▶ _WHAT THE EXERCISE ASKS_
Using the entries that follow, report the number of lines that include the string "height", without any other text.

▶ _SUPPLIED MATERIAL_
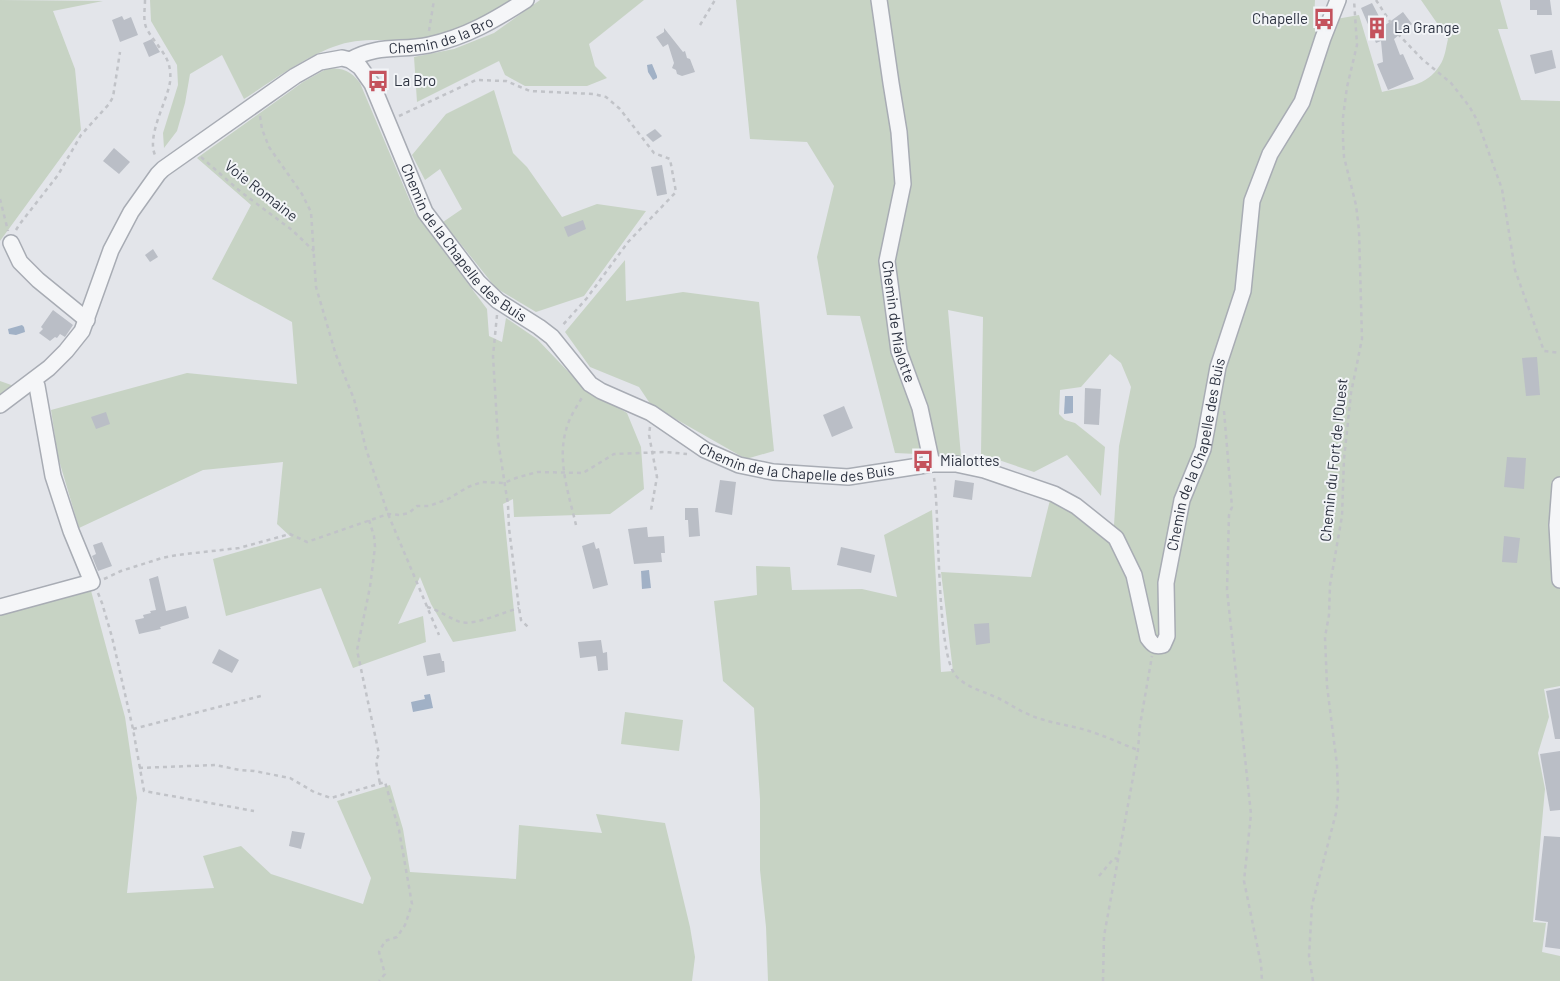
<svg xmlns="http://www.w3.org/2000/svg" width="1560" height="981" font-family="Barlow,sans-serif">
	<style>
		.green { fill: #c7d3c4 }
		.water { fill: #a1b1c6 }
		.building { fill: #babec6 }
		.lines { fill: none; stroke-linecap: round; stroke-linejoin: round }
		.street-casing { stroke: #a8acb4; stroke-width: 18 }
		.path { stroke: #c1c3c8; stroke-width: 2.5; stroke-dasharray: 4 4; stroke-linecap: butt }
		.street { stroke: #f5f6f8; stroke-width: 15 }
		.labels { text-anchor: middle; stroke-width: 4; stroke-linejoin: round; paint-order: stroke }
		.poi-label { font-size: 15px; fill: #2c3240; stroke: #f2f4f7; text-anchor: start }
		.street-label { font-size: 15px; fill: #2c3240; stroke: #f2f4f7 }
	</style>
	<rect width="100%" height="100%" fill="#e3e5ea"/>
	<!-- green -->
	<g class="green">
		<polygon points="0,0 103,1 53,11 75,69 81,130 0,241"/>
		<path d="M 150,0 L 512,0 C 480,22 454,35 415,39 C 389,42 364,37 339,45 C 307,55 272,81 244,99 L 222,55 L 190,74 L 185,103 L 177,131 L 164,148 L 163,133 L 178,85 L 177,65 L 151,21 Z"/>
		<polygon points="540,0 644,0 589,44 595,66 607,78 587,86 525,86 505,75 499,61 417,102 414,57 454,49 494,33"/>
		<path d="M 736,0 L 1315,0 L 1314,20 L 1325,21 L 1359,15 L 1382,92 C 1404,87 1427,87 1440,65 C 1445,58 1446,47 1448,39 L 1421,0 L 1500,0 L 1508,29 L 1498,29 L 1521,100 L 1560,101 L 1560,686 L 1544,689 L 1549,717 L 1538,753 L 1545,789 L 1533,922 L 1546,923 L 1542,952 L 1560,956 L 1560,981 L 768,981 L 766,927 L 760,870 L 760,799 L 754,708 L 723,681 L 714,601 L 757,595 L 756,566 L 790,567 L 792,590 L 862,589 L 897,597 L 884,535 L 932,510 L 941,672 L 953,671 L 941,572 L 1031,577 L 1050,500 L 1077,509 L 1113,541 L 1119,446 L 1131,387 L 1121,363 L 1110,354 L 1081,387 L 1060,390 L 1059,414 L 1065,420 L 1075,423 L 1105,447 L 1101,496 L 1067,455 L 1034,472 L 981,454 L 983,317 L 948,310 L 961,456 L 895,453 L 860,316 L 827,315 L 817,257 L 834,186 L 807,142 L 750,139 Z"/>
		<path d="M 328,68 C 343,68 351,71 360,83 L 415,213 L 487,309 L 489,336 L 502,342 L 506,318 L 537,339 L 582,386 L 627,413 L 641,447 L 644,489 L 610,514 L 514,517 L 513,499 L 503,504 L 516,631 L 453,642 L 431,604 L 420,577 L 398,624 L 423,616 L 426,642 L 353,668 L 321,588 L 226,616 L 213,559 L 291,537 L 277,524 L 283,462 L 203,470 L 79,528 L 58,457 L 51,410 L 187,373 L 297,384 L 292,322 L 212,279 L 251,205 L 197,158 L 303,82 Z"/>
		<polygon points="494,90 513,153 527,167 562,217 597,204 646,211 584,296 536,312 496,288 443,222 462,209 440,169 425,180 412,155 446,114"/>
		<polygon points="625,260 626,301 683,292 759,302 774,451 746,459 651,405 639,387 590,367 565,332"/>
		<polygon points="0,381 14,386 0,398"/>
		<polygon points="90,587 125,717 137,798 127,893 214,888 203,856 241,846 271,874 363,904 371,878 337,801 390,785 403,829 410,872 516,879 519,825 602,833 596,814 665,823 690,927 695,957 692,981 0,981 0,610"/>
		<polygon points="625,712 683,720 679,751 621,744"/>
	</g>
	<!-- water -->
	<g class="water">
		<polygon points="652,64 657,76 657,78 653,80 648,72 647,65"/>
		<polygon points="22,325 24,327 25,332 16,335 9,334 8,329"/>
		<polygon points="1065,396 1073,396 1073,413 1064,414"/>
		<polygon points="649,570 651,588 642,589 641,571"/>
		<polygon points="430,694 433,708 413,712 411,702 425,699 424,695"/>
	</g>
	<!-- building -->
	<g class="building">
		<polygon points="1530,0 1550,0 1552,15 1537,15 1537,10 1530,10"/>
		<polygon points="1372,3 1384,26 1403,12 1412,24 1394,39 1400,55 1403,54 1414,79 1388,90 1377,64 1383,62 1381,41 1376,43 1361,8"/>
		<polygon points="122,16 124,20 131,17 138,35 120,42 112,20"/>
		<polygon points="664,28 683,52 685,51 687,58 690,59 695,72 682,76 677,74 676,70 672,68 674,63 668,44 663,47 656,37 664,32"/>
		<polygon points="152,39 160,52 149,57 143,43"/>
		<polygon points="1552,50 1556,68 1535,74 1530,55"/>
		<polygon points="655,129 662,136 653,142 646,135"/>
		<polygon points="114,148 130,162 119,174 103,161"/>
		<polygon points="662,165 667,194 657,196 651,167"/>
		<polygon points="583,220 586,229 568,237 564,227"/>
		<polygon points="153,249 158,257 150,262 145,255"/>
		<polygon points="53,310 73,325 65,337 60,334 57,338 55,337 50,341 39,333 43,329 41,327"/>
		<polygon points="1537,357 1540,395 1526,396 1522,358"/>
		<polygon points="1085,388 1101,389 1099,425 1084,424"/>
		<polygon points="844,406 853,428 832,437 823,415"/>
		<polygon points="106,412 110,424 96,429 91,417"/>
		<polygon points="1507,457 1526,458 1524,489 1504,487"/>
		<polygon points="720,480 736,482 732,515 715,512"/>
		<polygon points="955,480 974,483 972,500 953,497"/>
		<polygon points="685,508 698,508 700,536 689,537 688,520 685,520"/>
		<polygon points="647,527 648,537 664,536 665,553 661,553 662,562 634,564 628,529"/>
		<polygon points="1504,536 1520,538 1517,563 1502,562"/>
		<polygon points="102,542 112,566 98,571 92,556 96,554 93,545"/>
		<polygon points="594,542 596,549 599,548 608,585 593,589 582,546"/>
		<polygon points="841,547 875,555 871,573 837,565"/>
		<polygon points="158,576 166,611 186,606 189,618 160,627 161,629 139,634 135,620 144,618 143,615 151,613 150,611 156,610 149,579"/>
		<polygon points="989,623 990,643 976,645 974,624"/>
		<polygon points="601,640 603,653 607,652 608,670 598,671 596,656 580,658 578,642"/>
		<polygon points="219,649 239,660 232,673 212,663"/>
		<polygon points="440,653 442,661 444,661 445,672 427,676 423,656"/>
		<polygon points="1560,688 1560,739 1555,739 1546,691"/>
		<polygon points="1560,751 1560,810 1550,811 1540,754"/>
		<polygon points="292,831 305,833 301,849 289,846"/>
		<polygon points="1544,836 1560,837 1560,949 1545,947 1548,922 1535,920"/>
	</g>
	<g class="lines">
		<!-- street casing -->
		<g class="street-casing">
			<g id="street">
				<path id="s1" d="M 879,0 L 891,83 L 899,132 L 903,184 L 887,261 L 899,351 L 920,408 L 932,464"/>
				<path id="s2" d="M 350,60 C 378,44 400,51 429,45 C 466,37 495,20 526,0"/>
				<polyline points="11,243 20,262 38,280 87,320"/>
				<path id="s3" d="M 0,405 L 49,368 L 66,351 L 82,331 L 111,250 L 131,212 L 158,174 L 163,169 L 295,76 L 320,62 L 342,58 L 350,60 L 360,67 L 372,84 L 425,212 L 478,282 L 498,301 L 539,327 L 552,337 L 590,384 L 601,391 L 651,413 L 705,450 L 739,465 L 773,472 L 848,477 L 932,464 L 956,464 L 984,470 L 1054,494 L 1076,506 L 1116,538 L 1134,575 L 1148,638 C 1153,645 1155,647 1163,645 L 1167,636 L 1166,583 L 1182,500 L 1203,449 L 1218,367 L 1243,291 L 1252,201 L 1270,154 L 1302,102 L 1323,38 L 1338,0"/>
				<polyline points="1560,485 1557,525 1560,580"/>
				<polyline points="0,607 92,582 71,531 53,476 37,386 34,380"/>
			</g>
		</g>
		<!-- path -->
		<g class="path">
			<path d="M 145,0 C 145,8 143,20 146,27 C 156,48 173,55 170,82 C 167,102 145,138 156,157"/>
			<polyline points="1376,0 1398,34 1422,59 1451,83 1469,106 1477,120 1502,189 1515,270 1544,351 1560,353"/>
			<polyline points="700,25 715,0"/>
			<polyline points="429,31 434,0"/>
			<polyline points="260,116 262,129 269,147 302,194 311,212 316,287 336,355 354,399 366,449 388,514 439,635"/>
			<polyline points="399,116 476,80 506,81 530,91 594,94 606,97 620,109 654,153 670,159 676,192 628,242 587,298 561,327"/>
			<polyline points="201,157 241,192 292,230 314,251"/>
			<polyline points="0,199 8,231"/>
			<polyline points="16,230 19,225 58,175 81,135 109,104 113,97 120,52"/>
			<polyline points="497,315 493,356 498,440 508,505 509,528 519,608 521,620 529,628"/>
			<polyline points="1224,411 1232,507 1229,515 1227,590 1251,814 1244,881 1261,964 1262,981"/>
			<polyline points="650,427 649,435 657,477 651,510"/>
			<path d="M 934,478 C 940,516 936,654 956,676 C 966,687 980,690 993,696 C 1006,701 1017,710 1030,715 C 1048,723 1070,725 1089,731 C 1105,736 1122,744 1138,750"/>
			<polyline points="369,520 374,536 375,547 370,587 357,650 379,754 376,761 380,784"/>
			<path d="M 576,525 C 569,495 557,461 566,430 C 569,418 577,406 583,396"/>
			<polyline points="104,579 121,571 162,558 177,555 239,548 290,534 307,542 388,514 400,515 409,513 417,506 429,506 448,499 468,487 482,482 504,483 516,478 537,472 583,473 614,454 665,452 687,454"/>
			<polyline points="98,593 102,603 112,637 133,729 144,791 254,811"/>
			<path d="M 427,607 C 439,610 449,618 460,622 C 474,626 504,612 519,608"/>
			<polyline points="133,729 261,696"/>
			<polyline points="139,768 215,765 240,770 254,771 290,778 314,792 331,798 385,782 399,830 412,904 405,925 397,937 385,941 379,952 385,974 379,981"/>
			<polyline points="1099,876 1114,858 1118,859"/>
			<polyline points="1103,981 1104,936 1138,750 1140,725 1152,656"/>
			<polyline points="1313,981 1309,956 1312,905 1336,813 1338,795 1337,765 1327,686 1325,637 1329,615 1330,585 1342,516 1344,459 1351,393 1362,339 1359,230 1356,205 1344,157 1343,139 1343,117 1347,87 1357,45 1354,0"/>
		</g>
		<!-- street -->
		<use href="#street" class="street"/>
	</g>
	<!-- icons -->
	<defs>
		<g id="bus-bare" transform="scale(1.725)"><path d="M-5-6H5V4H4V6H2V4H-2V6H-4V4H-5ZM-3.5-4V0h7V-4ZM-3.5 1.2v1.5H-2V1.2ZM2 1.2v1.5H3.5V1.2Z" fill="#c4525d" stroke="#f2f4f7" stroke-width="2.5" paint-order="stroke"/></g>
		<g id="building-bare" transform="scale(1.725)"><path d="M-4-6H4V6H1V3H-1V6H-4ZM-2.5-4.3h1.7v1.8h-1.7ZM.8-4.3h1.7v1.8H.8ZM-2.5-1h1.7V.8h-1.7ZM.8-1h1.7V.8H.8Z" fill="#c4525d" stroke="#f2f4f7" stroke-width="2.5" paint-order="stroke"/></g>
	</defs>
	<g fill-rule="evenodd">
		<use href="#bus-bare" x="1324" y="19"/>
		<use href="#building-bare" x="1377" y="28"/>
		<use href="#bus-bare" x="378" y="81"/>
		<use href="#bus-bare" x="923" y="461"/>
	</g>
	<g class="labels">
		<!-- poi labels -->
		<g class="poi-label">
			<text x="1308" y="24" text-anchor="end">Chapelle</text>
			<text x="1394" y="33">La Grange</text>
			<text x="394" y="86">La Bro</text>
			<text x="940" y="466">Mialottes</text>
		</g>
		<!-- street labels -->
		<g class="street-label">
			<text dy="5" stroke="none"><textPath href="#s2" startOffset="95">Chemin de la Bro</textPath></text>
			<text transform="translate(261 191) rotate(38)" y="5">Voie Romaine</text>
			<text dy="5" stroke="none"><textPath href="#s3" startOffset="734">Chemin de la Chapelle des Buis</textPath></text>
			<text dy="5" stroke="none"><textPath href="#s1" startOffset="326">Chemin de Mialotte</textPath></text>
			<text dy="5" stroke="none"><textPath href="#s3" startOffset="1154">Chemin de la Chapelle des Buis</textPath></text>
			<text dy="5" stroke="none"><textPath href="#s3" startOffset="1814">Chemin de la Chapelle des Buis</textPath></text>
			<text transform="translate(1334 460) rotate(-84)" y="5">Chemin du Fort de l'Ouest</text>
		</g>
	</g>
</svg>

▶ _SOLUTION TO THE PROBLEM_
2